Окно горело всю ночь –
Скрипнул ключ в замке.
– Слава богу! – всплеснула руками Ольга. – и, осмотрев мужа и стоящих за его спиной дочь и её друга, продолжила упавшим голосом, – Коля, а где же Артём? Разве он был не с вами?
– Его вообще не было с нами, – удивлённо ответил Николай, – я думал, он дома…
– К… как не было? – в ужасе произнесла побледневшая мать.
…Искать Артёма поехали те, кого не было в центре в воскресенье – Ольга и Аня Ермишина. Участникам вчерашних событий было лучше остаться дома – общим решением двух квартир стало не подвергать опасности ещё и их.
Центральные станции метро были закрыты, и чтобы попасть в район Красной Пресни, женщинам пришлось потратить несколько часов.
С автомата на Новом Арбате Ольга звонила домой, пытаясь перекричать доносившуюся со стороны Пресни канонаду. Но дома Артём не появлялся.
Зеваки толпились на Смоленской набережной – это была ближайшая точка, куда можно было пройти, минуя кордоны ОМОНа и внутренних войск.
А на мосту стояли танки, направив орудия на здание, где уже горели верхние этажи.
Аня подобное видела только в кино.
На парапет набережной влез высокий парень с бутылкой шампанского в руке.
– Ура! – надрывно крикнул до боли знакомый голос. – Залп!
Одновременно с заложившим уши выстрелом орудия из бутылки вылетела пробка и, описав в воздухе дугу, исчезла в серой воде Москвы-реки. Зритель был уже выпивший, его качнуло в сторону, но он, с трудом удерживая равновесие, спрыгнул на асфальт, однако бутылку из руки не выпустил и опрокинул себе в рот пенистую жидкость.
Они не виделись два года, но Аню словно ударило током.
– Максим… – растерянно произнесла она вслух.

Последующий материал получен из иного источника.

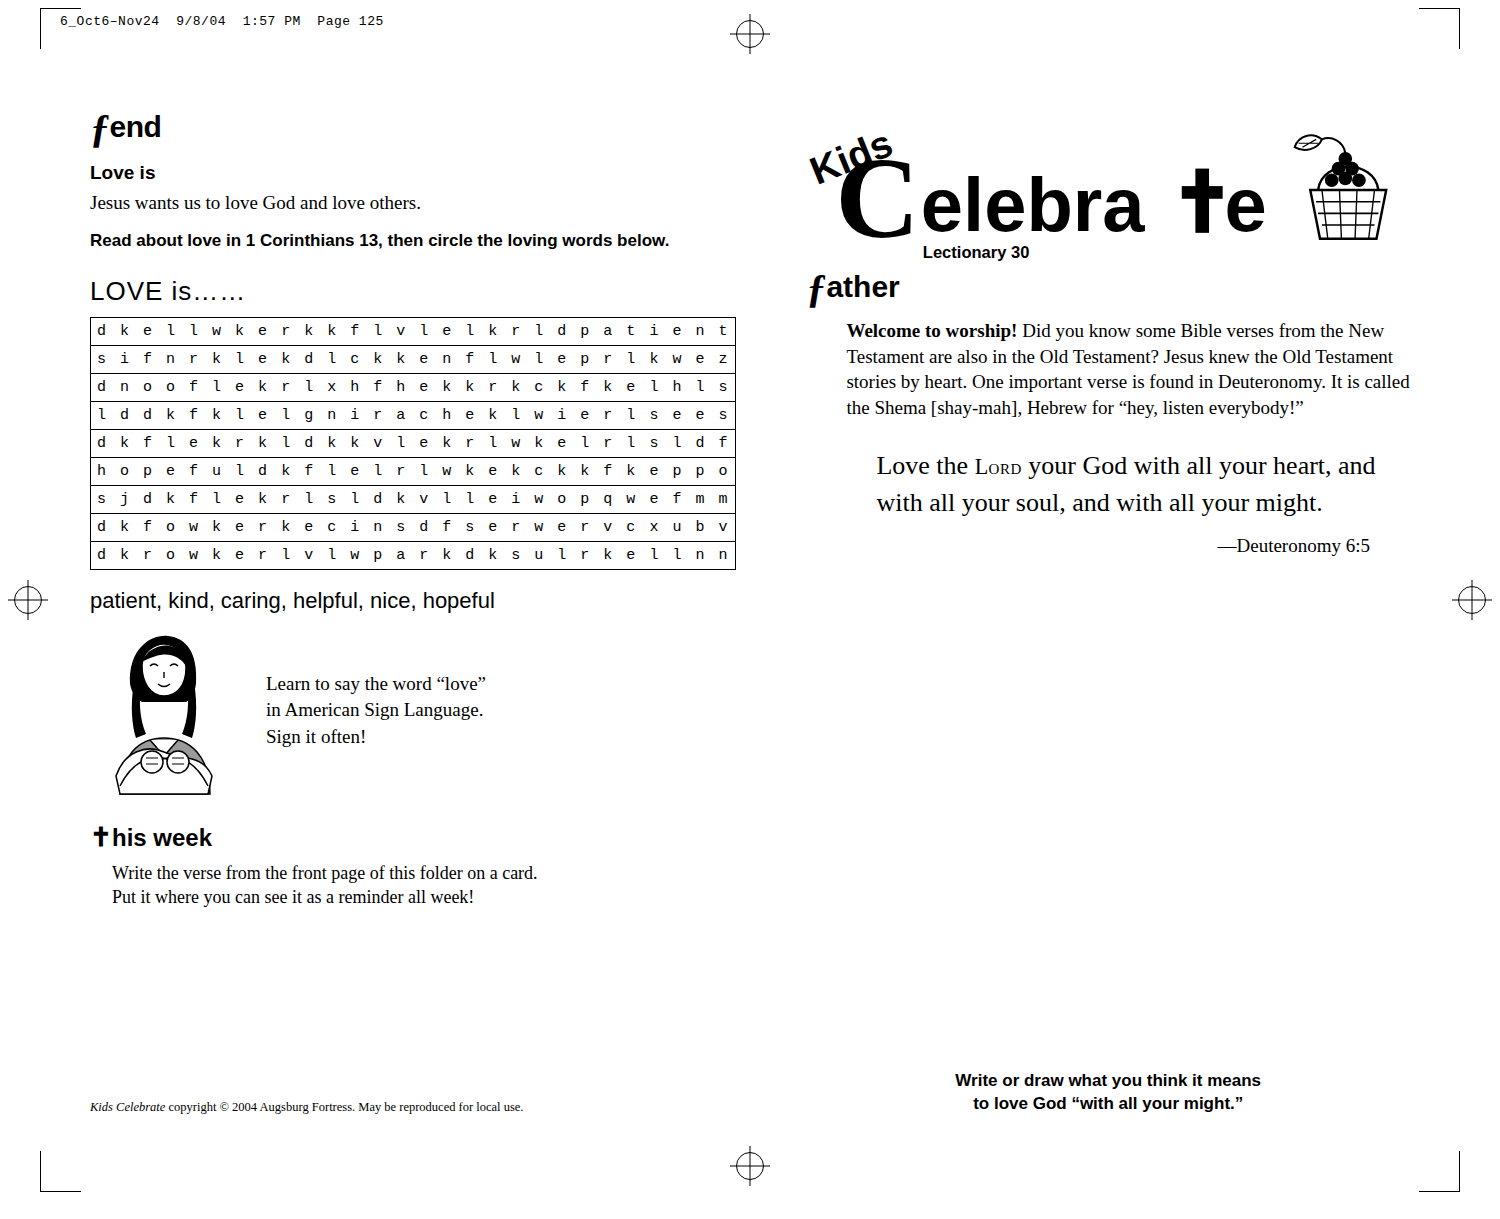6_Oct6–Nov24 9/8/04 1:57 PM Page 125
ƒend
Love is
Jesus wants us to love God and love others.
Read about love in 1 Corinthians 13, then circle the loving words below.
LOVE is……
| d | k | e | l | l | w | k | e | r | k | k | f | l | v | l | e | l | k | r | l | d | p | a | t | i | e | n | t |
| s | i | f | n | r | k | l | e | k | d | l | c | k | k | e | n | f | l | w | l | e | p | r | l | k | w | e | z |
| d | n | o | o | f | l | e | k | r | l | x | h | f | h | e | k | k | r | k | c | k | f | k | e | l | h | l | s |
| l | d | d | k | f | k | l | e | l | g | n | i | r | a | c | h | e | k | l | w | i | e | r | l | s | e | e | s |
| d | k | f | l | e | k | r | k | l | d | k | k | v | l | e | k | r | l | w | k | e | l | r | l | s | l | d | f |
| h | o | p | e | f | u | l | d | k | f | l | e | l | r | l | w | k | e | k | c | k | k | f | k | e | p | p | o |
| s | j | d | k | f | l | e | k | r | l | s | l | d | k | v | l | l | e | i | w | o | p | q | w | e | f | m | m |
| d | k | f | o | w | k | e | r | k | e | c | i | n | s | d | f | s | e | r | w | e | r | v | c | x | u | b | v |
| d | k | r | o | w | k | e | r | l | v | l | w | p | a | r | k | d | k | s | u | l | r | k | e | l | l | n | n |
patient, kind, caring, helpful, nice, hopeful
Child signing the word "love" in American Sign Language
Learn to say the word “love”
in American Sign Language.
Sign it often!
✝his week
Write the verse from the front page of this folder on a card.
Put it where you can see it as a reminder all week!
Kids Celebrate copyright © 2004 Augsburg Fortress. May be reproduced for local use.
Kids Celebrate — Lectionary 30 Kids C elebra e Lectionary 30
ƒather
Welcome to worship! Did you know some Bible verses from the New Testament are also in the Old Testament? Jesus knew the Old Testament stories by heart. One important verse is found in Deuteronomy. It is called the Shema [shay-mah], Hebrew for “hey, listen everybody!”
Love the Lord your God with all your heart, and with all your soul, and with all your might. —Deuteronomy 6:5
Write or draw what you think it means
to love God “with all your might.”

Отец её дочери обернулся, но сделал вид, что не узнал её.
– Давай следующий залп! – уже визжал он, обращаясь к не слышавшим его танкистам. – Дави красно-коричневых, ау!..
Ближе гражданских не подпускала милиция.
– Пропустите!.. – кричала Ольга Алексеевна, пытаясь пробиться через кордон. – У меня ребёнок там!.. Ребёнок!.. Десять лет… Люди вы или кто?
Щиты ОМОНа оставались плотно сомкнутыми.
Артёма и Мишки не было в горящем Доме Советов.
Им удалось проникнуть внутрь во второй половине дня воскресенья, после прорыва блокады, в неразберихе всеобщего ликования.
Ближе к полуночи, когда гонцы принесли недобрую весть о расстреле в Останкино, мальчишек выдворил за территорию какой-то хмурый усатый мужик в камуфляже. Матерясь через слово, он выставил их на Дружинниковскую, строго велев двигать в метро и ехать по домам, и ушёл обратно.
Но они и не думали подчиняться. Оказавшись вновь
предоставлены сами себе, ребята залезли на чердак одного из жилых домов. Первым сон сморил утомлённого впечатлениями Мишку, а через несколько минут засопел и Артём.Утром друзей разбудила стрельба на улице.
Мишка высунулся было в чердачное окошко, но резко отпрянул назад.
– Тём, мне страшно, – зашептал он, – может, уйдём отсюда, а? Убежим куда-нибудь?
– Мне кажется, лучше остаться тут, – так же тихо ответил Артём, пытаясь унять мелкую дрожь, – на улице опаснее, не думаешь?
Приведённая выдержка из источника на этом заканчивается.